Personal life
- Born: Swale Mohammad Baghdad, Iraq
- Died: Balasore, Odisha

Religious life
- Religion: Islam
- Denomination: Sufi

Muslim leader
- Based in: Balasore
- Post: Sufi saint
- Period in office: 16th century
- Arabic name
- Personal (Ism): Ṣāliḥ Muḥammad صالح محمد
- Epithet (Laqab): Bhujakhia Pir بوجاخيا بير
- Toponymic (Nisba): al-Baghdādī البغدادي al-Sunhatī السنهتي

= Bhujakhia Pir =

Indian Sufi saint

Bhujakhia Pir (tomb of Hajrat Swale Mohammad) is situated at Sunhat at the heart of the city is the tomb of Sufi saint Aasthana Sharif Hazrat Pir named as Hajrat Swale Mohammad better known as Bhujakhia Pir. The shrine of Baba Bhujakhia pir of Balasore stands as a symbol of harmony between Muslim and Hindu. During the occasion of Urs, a crowd gathers at the shrine comprising both Hindu and Muslims. This is an age-old tradition.

==History==
The legend tells that Hajrat Swale Mohammad from Baghdad, Iraq named afterwards as ‘Bhujakhia Pir’ had come to Orissa in the 16th century and devoted himself to the service of mankind, especially to the service of Cholera victims.In his begging, he asked for the daily food of the people of Balasore and only the bhuja (Puffed Rice/Mudhi)which was always available in all the houses. People used to call him Fakir Baba. Fakir's Baba kept asking for food. Whatever Baba get, he would distribute to all the children in the evening. In his begging, he asked for the daily food of the people of Balasore and only the bhuja (mudhi) which was always available in all the houses.
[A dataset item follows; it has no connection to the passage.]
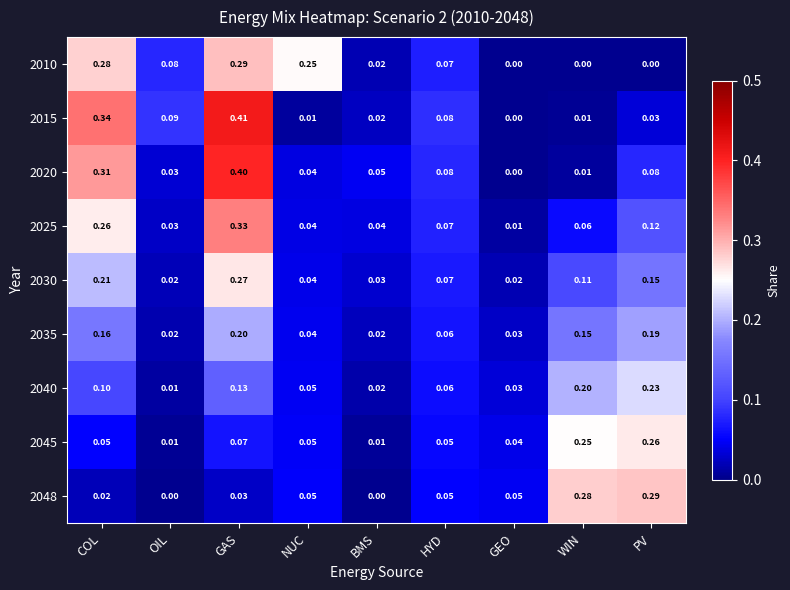

Which category has the highest value across all series?

GAS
In the 1800s, people from all over the world came to worship the ancestor of Bhujakhia Pir Baba. But most of the Hindus did not go near Pir Baba near the pond. The first "Urus or Urus" festival was started in 1952 on the advice of Hazrat Maulana Mohammad Habibur Rahman, the father of Dhamnagar. That Urus word was Arabic. The other meaning of the word was worship or mental festival. Urus was celebrated every Thursday. But that was later the custom of celebrating the "Urus" festival almost once a year, after counting a particular month and date. This 'Urus' festival was celebrated by the Hindus and played a major role in the Hindus. When it was formally launched in 1952, it was headed by Kabiraj Lambohar Das of Sunhat. Besides Mahindra Das, Shiva Parida and Qazi Mohammad Reza started it in the traditional way. It has been celebrated for three days a year since 1970. The first day of Urus is Wednesday Baba's place is washed by adding 75 କଳସ (Jar of Water) water from the Budhabalanga river and adding sandalwood. This is called a "gosal bath". On Thursdays, Buffed Rice is offered to the for Wish(ମାନସିକ). There is an Feast on Friday.

==Customs==
Before the urs of Hajrat swale Mohammad the urs of Ahmed shah baba is observed. Urs of Bhujakhia pir astana is celebrated at the last Wednesday, Thursday and Friday of March. It is very popular in Balasore, even people from outside the balasore come to observe it. When he first came to balasore he seat under a neem tree where now there is his astana. Previously it open towards up side but it is nicely built. It comes on the way going to Chandipur. People go to Astana on Thursday and worship there for whatever they want. Many people read quran there. Many people also tie thread at the left side of inner wall in belief that when baba will complete their wish they will untie this. People use Bhuja (puffed rice) as Sirni. Veg Biryani/langar made from Arua rice and various vegetable. It is eaten by people of both Hindu and Muslim communities.

The newly married couples come there and wish for the well being of their spouse and family members.
The annual Fateha (Urs Swalehiya) is observed on 10, 11 & 12 April 2013.